W końcu 2008 roku operatorzy alternatywni, korzystając z hurtowego zakupu abonamentu (usługa WLR), świadczyli usługi telefoniczne 950 tys. użytkownikom linii TP. Z wykorzystaniem uwolnionej pętli lokalnej (dzierżawa linii, czyli usługa LLU) takie usługi świadczono na 1,1 tys. linii - ujawniła TP w dokumencie przesłanym do regulatora. W porównaniu z końcem III kwartału 2008 r. liczba klientów BSA wzrosła o 11 proc., a LLU o 120 proc. W końcu 2007 roku nie było uwolnionej żadnej linii telefonicznej, a z WLR korzystało 592 tys. abonentów.
Z danych TP wynika, że na 10 tys. abonentów TP przypada 1189 użytkowników WLR. W końcu 2008 roku TP gotowa była udostępnić do usługi LLU 2,3 mln łączy, zaś jej konkurenci technicznie byli gotowi świadczyć usługi na 725 tys. łączy. Co ciekawe, w końcu września 2008 r. liczba łączy, które odebrali od TP konkurencji, była wyższa niż w grudniu i wynosiła 865 tys.

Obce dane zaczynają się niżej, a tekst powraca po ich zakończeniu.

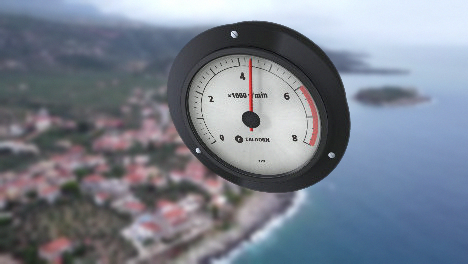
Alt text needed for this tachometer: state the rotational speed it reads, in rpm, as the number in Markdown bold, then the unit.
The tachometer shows **4400** rpm
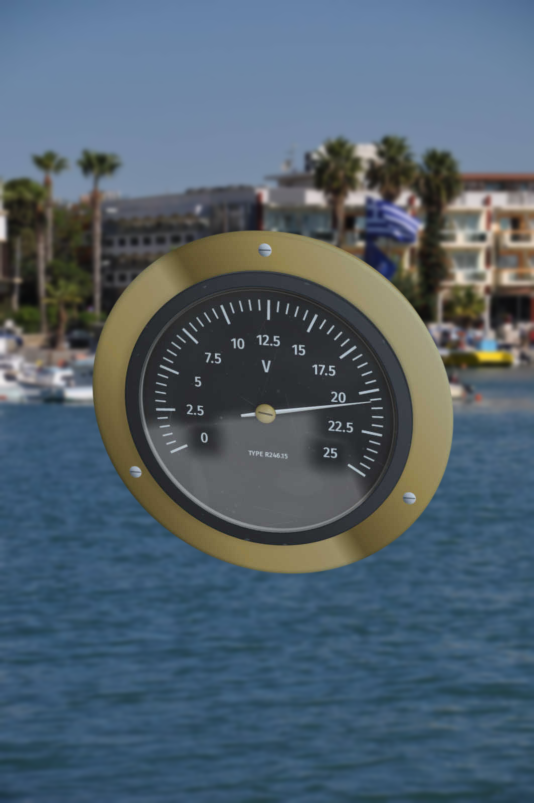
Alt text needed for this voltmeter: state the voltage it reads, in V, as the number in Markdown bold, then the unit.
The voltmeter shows **20.5** V
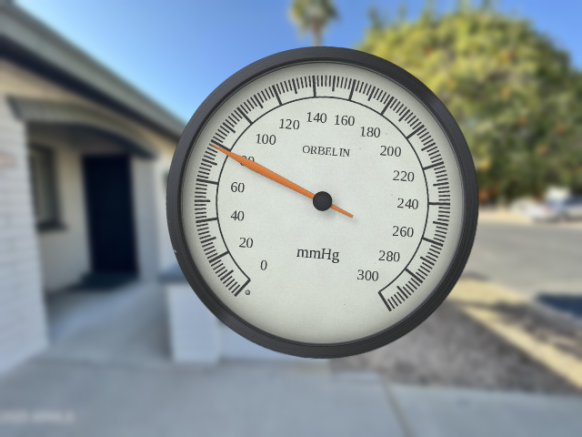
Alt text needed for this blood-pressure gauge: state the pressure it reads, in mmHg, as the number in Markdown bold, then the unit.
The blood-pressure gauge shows **78** mmHg
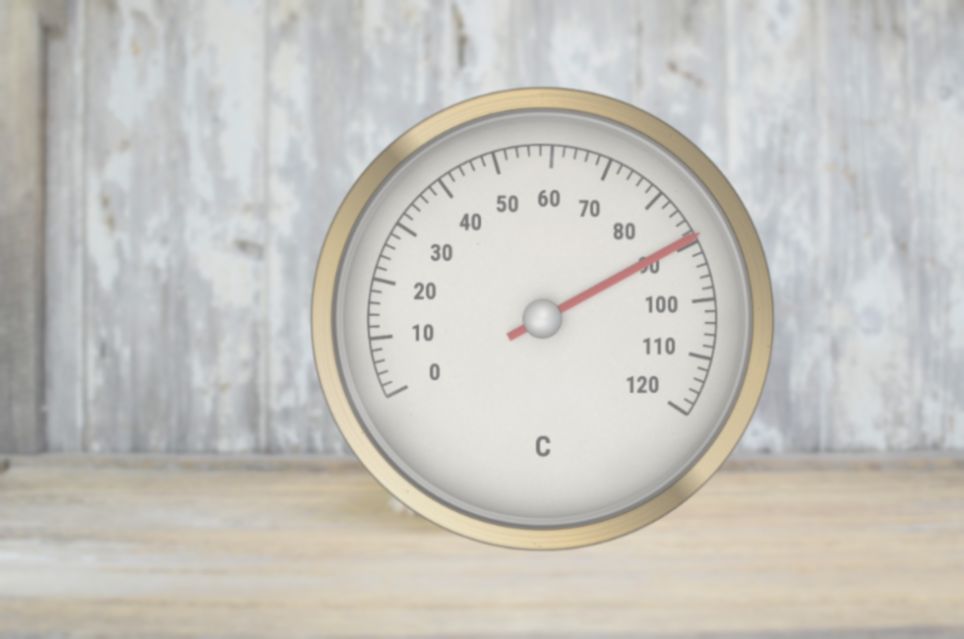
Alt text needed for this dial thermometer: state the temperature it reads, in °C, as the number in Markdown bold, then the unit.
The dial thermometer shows **89** °C
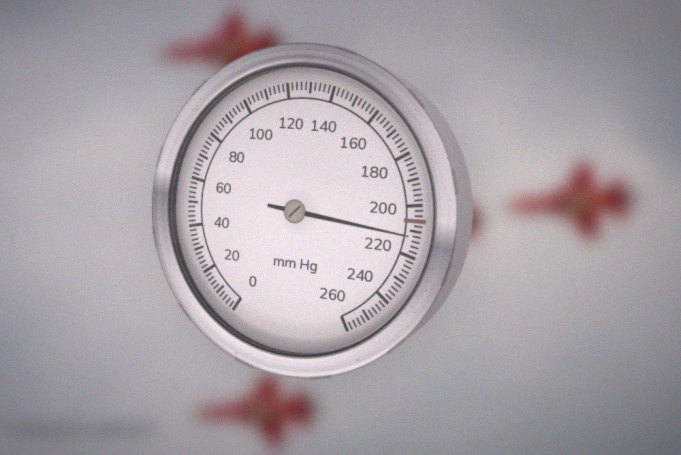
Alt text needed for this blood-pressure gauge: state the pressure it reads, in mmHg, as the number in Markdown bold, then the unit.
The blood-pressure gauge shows **212** mmHg
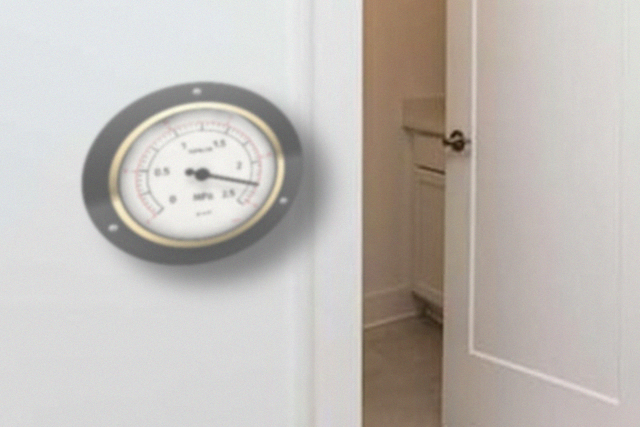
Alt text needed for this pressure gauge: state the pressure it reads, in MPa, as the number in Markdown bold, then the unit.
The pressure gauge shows **2.25** MPa
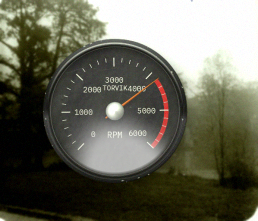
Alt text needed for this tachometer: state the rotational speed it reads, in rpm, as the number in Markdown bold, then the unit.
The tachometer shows **4200** rpm
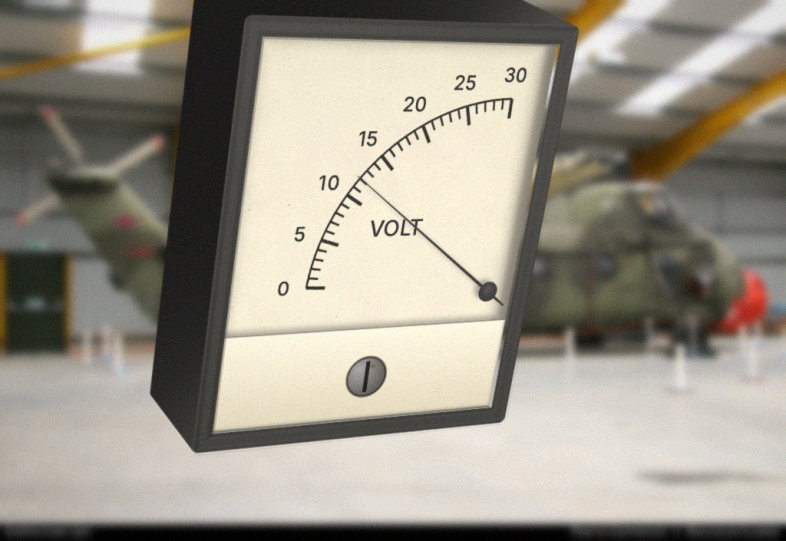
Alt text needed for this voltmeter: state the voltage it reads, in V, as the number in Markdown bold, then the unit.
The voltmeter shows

TP traciła także klientów telefonii stacjonarnej na rzecz innych operatorów. Z zachowaniem numeru przechodzili oni m.in. do sieci komórkowej Era. Klienci TP migrowali też, zachowując numer do innych operatorów stacjonarnych (m.in. Netia), a także dostawców usług telewizji kablowej, takich jak Aster i UPC. Według naszych szacunków w sumie w 2008 roku do innych operatorów przeniesiono ok. 70 tys. numerów telefonicznych TP.